Sunday, 20 January 2013

Cursive Italic


The word ‘Cursive’ means flowing scripts, or joined up rhythmic handwriting.  The cursive italic is a variant form of the basic italic style, as with Renaissance Italic.  The cursive italic resembles flowing or joined up handwriting, but instead of using a normal writing pen, the calligraphy pen is used instead.  The reason this style was born is because of the writing speed and efficiency.  The pen does not leave the page; so writing words and letters are quicker and smoother.  Letters are normally joined up together by using thinner diagonal strokes of the pen.

Experimenting With Writing Cursive Italic Calligraphy

Learning to write cursive italic calligraphy is quite easy.  You can write cursive italic calligraphy and experiment with various letter heights, sloping angles and the weight of the letters.  When you practice writing cursive italic calligraphy, this will help you develop a rhythm to your work.  You can start by writing with a normal pen, to form ‘skeleton letters’ before writing with a calligraphy pen.  You can apply long, elegant ascenders and descenders to add extra effects to your work, or writing big, graceful capital letters to really set off your work.
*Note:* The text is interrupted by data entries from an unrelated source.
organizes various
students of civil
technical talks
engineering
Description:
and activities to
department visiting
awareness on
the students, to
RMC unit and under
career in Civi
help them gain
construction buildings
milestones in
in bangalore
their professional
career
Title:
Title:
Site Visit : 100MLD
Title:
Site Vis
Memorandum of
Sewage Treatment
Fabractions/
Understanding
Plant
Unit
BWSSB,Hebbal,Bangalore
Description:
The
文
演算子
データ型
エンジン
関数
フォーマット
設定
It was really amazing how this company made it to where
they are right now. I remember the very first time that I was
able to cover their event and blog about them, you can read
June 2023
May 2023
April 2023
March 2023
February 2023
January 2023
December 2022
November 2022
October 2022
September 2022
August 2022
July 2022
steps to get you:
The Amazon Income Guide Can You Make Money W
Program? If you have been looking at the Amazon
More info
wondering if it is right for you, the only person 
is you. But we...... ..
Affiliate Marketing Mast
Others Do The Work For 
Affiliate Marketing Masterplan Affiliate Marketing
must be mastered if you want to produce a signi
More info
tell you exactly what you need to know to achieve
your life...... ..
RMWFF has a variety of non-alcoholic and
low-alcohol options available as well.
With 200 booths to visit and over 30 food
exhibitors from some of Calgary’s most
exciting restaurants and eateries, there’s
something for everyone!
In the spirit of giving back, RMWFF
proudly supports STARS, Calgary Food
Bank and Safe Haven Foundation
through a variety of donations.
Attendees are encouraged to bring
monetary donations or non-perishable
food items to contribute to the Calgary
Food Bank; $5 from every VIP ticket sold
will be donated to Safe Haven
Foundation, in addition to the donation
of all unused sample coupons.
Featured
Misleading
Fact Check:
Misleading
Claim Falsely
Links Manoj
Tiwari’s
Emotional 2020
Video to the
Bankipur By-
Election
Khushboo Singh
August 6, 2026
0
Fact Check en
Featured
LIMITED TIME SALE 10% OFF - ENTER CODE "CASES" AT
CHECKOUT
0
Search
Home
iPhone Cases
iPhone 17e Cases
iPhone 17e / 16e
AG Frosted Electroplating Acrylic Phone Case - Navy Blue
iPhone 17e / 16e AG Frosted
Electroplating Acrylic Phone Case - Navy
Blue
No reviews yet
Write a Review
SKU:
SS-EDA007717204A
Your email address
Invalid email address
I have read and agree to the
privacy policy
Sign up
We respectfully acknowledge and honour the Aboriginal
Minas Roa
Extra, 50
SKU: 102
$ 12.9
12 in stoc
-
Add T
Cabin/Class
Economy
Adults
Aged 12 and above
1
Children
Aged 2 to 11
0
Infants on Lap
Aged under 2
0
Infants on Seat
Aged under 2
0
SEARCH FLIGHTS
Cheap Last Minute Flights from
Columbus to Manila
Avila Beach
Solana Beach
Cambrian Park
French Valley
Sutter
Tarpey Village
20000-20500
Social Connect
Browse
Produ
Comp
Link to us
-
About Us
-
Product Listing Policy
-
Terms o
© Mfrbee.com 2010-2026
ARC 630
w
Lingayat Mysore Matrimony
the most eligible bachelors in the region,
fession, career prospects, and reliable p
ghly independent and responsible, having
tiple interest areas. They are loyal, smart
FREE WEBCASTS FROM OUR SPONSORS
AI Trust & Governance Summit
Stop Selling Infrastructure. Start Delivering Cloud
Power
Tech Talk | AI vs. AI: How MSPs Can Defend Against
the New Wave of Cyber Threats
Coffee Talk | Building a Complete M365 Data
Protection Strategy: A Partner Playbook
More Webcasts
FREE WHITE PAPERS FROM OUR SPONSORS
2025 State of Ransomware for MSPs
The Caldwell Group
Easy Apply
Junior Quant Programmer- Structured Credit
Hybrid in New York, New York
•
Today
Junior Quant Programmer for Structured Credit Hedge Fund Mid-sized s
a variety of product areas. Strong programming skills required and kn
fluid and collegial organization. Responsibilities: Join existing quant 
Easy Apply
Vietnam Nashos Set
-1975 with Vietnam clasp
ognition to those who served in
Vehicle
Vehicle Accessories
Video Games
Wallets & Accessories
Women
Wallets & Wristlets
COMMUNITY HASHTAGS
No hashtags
Cursive Italic Calligraphy Styles

You can use cursive italic calligraphy in so many ways, for example labelling jars with home made preserves to give a personal touch, or writing a simple short poem, with faint watercolour washes and tints for a colourful backdrop.

Experimenting With Letter Sizes

Many people write italic cursive styles by writing small letters, ending a sentence with a long elegant stroke, and beginning another sentence with more swirls and writing large graceful capital letters to set off the art work.  However, evenly sized letters and plainer styles can be used for everyday handwriting.

Basic Rules To Writing Cursive Italic

As a rule, you will need to practice holding a calligraphy pen nib at a constant angle of about 40 to 45 degrees to produce pleasing calligraphy work.  This will help your technique.  You can use the picture guide of the cursive italic alphabet, shown below, to copy your work, or you may prefer to print the picture out, and use it as a template to trace the letters to help you practice.


You can use any pen nib width or even use a simple Biro to write the cursive italic style.  You can also experiment with coloured inks, coloured pencils and washes to set off your work.